There’s a covert operation working here. The movers and shakers behind these monolithic fast food giants seem to have a remit to lure us into bad health deliberately with their habitual customers putting on weight, damaging their health and mental capability. But in an effort to reduce their weight the sharks from pharma take over by enticing these poor unwitting folk with all manner of quack pills that claim to reduce that weight without having to exercise. Big pharma also scores once again as the medical profession doles out all manner of medications to supposedly address the symptoms of obesity. So once MacDonalds have made a mighty profit out of their customers, the baton is handed over to the pharamceutical companies who then make vast profits out of remedial medicines. The whole thing is one giant con.

Spurlock’s film also highlighted in no uncertain terms, the dumbed down image of the average American. They appear as casualties of the relentless forays by the large media and food corporations who have systematically robbed much of the population of its cognitive ability. Couple this with the dumbing down of education in the US over many decades where children aren’t even taught the constitution anymore, and where big fast food giants dominate the daily dietary intake of the kids with their sugar-laden drinks filled with caffeine and aspartame and fatty re-constituted foods, it’s no wonder that America seems to be a country of zombies, idle Joe six-packs and pizza guzzling nerds. And that’s just the way the elite run corporations want them, an acquiescing bunch of jelly fish.

Furthermore, add to that the strong and persistant lobbying by the food industry in all departments of government where corrupt congressmen take bribes to ensure the contuinuance of the status quo and they’ve pretty well got it stitched up.

Let this be a lesson in life. After we are born life becomes rather like a walk down a vast high street in which the most prominent choices are the big glitzy stores enticing us in to buy designer clothes, fast cars, fast food all to immediately gratify our basic inbred instincts and provide vast profits for their perpetrators. The designer clothes are made in third world countries where the workforce lives on a dollar a day, the cars come from former third world countries that also employ labour at a fraction of the price that their western equivalents would have earned on the production line, the fast food is expediently made out of animals reared in vile mechanised factories and comprise of all sorts of additives and adjuncts which eventually fry your mind and incapacitate your body.

Yes we’ve all been there and done it. But once you free yourself from the peer pressure of the touting big combines and wander off down the side streets, you become aware that the inbred need for these diversions is uneccessary and a world of healthier choice exists.

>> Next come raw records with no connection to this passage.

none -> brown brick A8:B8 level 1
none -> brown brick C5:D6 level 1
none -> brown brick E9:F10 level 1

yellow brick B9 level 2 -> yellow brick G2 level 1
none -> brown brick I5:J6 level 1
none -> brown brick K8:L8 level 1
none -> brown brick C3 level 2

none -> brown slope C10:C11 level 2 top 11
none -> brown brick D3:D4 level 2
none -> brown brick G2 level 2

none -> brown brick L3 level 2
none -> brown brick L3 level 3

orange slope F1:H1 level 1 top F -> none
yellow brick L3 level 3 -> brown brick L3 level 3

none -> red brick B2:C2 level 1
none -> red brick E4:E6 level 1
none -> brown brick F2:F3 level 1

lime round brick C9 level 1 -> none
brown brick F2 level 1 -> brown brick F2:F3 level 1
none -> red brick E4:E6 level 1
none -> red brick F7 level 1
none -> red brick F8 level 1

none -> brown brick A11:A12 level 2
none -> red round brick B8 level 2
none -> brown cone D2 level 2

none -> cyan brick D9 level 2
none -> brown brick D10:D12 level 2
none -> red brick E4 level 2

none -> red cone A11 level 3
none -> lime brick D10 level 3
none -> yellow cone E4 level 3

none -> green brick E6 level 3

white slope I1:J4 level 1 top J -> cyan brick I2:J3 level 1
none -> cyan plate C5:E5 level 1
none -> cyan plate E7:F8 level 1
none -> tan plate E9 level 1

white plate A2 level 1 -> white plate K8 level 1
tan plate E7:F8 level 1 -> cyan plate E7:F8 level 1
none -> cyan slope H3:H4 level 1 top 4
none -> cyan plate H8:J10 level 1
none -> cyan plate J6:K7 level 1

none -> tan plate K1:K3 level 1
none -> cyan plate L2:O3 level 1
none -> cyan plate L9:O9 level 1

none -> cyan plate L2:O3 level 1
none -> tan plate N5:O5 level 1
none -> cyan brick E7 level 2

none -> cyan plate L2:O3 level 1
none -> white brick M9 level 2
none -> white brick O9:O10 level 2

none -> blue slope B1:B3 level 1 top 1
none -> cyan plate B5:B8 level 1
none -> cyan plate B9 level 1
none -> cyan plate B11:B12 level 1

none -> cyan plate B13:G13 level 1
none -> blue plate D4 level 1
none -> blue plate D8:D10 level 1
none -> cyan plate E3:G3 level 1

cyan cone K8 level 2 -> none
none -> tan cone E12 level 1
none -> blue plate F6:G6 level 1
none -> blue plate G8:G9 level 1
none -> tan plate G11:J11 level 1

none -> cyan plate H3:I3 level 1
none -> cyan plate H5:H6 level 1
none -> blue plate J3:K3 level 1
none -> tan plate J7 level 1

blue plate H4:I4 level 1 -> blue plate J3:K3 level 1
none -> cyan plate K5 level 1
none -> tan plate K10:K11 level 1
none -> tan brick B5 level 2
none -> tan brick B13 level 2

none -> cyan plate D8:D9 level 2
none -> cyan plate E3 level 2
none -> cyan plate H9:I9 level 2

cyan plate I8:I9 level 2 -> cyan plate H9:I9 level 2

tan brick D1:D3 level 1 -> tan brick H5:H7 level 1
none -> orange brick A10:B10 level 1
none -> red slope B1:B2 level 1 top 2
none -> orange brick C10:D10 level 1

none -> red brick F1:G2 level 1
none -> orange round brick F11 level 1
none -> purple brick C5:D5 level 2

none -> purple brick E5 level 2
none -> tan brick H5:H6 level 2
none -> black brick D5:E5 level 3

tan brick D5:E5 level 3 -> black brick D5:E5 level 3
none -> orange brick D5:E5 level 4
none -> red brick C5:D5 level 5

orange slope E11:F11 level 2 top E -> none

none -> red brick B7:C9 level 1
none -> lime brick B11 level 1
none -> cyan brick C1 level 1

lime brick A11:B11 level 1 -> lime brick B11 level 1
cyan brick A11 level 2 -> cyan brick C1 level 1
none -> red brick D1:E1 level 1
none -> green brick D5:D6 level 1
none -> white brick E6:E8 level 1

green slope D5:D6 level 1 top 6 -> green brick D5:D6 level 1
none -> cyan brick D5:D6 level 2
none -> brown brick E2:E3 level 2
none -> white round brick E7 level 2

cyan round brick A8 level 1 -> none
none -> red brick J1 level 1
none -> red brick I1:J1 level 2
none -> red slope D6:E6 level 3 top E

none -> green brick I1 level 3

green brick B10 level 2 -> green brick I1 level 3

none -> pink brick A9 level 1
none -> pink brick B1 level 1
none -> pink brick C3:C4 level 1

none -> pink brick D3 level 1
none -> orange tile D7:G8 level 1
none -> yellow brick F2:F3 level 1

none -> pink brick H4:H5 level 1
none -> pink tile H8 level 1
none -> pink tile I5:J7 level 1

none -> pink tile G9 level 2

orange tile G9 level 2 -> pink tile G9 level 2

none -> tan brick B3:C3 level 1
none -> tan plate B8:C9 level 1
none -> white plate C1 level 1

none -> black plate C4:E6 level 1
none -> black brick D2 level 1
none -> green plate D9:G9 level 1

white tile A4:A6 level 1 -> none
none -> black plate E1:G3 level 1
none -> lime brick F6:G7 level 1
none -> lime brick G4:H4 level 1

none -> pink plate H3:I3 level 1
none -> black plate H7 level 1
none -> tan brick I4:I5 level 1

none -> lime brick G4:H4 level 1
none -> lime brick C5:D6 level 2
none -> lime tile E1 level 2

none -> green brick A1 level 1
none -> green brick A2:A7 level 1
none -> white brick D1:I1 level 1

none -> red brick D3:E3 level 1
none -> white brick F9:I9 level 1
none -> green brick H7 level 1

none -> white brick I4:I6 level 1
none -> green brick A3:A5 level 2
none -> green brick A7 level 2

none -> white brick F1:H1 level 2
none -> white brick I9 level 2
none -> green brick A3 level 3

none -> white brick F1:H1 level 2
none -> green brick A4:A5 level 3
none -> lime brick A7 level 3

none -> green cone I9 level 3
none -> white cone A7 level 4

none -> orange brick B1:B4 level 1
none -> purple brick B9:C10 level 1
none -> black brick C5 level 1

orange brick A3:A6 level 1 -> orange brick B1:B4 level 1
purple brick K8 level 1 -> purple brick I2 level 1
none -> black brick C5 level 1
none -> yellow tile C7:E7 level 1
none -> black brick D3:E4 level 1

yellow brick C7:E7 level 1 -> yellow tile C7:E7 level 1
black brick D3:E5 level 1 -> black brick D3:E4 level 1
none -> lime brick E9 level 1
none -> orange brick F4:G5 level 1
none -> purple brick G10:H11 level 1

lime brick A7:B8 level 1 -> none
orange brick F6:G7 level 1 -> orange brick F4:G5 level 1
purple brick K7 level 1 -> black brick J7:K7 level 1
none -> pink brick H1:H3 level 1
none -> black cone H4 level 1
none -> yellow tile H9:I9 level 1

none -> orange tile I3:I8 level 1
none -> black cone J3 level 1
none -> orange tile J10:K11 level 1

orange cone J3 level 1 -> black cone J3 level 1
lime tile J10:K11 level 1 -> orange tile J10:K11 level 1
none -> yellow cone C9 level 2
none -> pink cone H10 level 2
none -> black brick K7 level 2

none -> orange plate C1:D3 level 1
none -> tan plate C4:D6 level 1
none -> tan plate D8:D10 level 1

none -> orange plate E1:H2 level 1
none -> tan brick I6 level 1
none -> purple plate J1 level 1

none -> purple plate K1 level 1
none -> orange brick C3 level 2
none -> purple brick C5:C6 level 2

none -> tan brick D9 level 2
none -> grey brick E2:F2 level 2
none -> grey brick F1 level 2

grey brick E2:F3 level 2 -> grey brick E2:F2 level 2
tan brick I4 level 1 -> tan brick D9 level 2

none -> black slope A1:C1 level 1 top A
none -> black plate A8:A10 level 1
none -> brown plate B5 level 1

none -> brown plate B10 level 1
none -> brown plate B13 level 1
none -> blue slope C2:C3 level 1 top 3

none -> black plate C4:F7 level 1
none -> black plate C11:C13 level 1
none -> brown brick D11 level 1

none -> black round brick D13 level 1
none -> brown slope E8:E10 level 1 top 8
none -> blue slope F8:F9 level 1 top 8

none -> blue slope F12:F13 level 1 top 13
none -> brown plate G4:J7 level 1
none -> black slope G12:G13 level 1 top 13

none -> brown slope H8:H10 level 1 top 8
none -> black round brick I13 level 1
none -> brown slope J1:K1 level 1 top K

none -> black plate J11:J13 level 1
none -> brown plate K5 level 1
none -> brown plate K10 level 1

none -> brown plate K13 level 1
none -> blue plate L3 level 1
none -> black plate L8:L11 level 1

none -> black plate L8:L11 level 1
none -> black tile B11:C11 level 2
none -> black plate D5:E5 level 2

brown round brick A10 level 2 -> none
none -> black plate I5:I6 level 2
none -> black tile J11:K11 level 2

Unglamorous but nutritious food, fresh fruit drinks without additives and all manner of healthy alternatives.

But for the majority, their unquestioning robot-like attitude alludes them of these snares and by the time they are forty their lives have been irreversably destroyed in this covert programme by oligarchical corporations to capture us in their relentless grasp and lead us to our early demise.

Following the release of Spurlock’s film, MacDonalds changed their menu policy, providing more salads and laying off the heavy promotion of their super size range. But in true arrogant corporate mafia style they refused to accept that the policy change was a result Spurlock’s findings. We are the ones who can destroy the likes of the big corporations like MacDonalds by shunning their hype and products and pursue healthy, alert lives instead. Do it!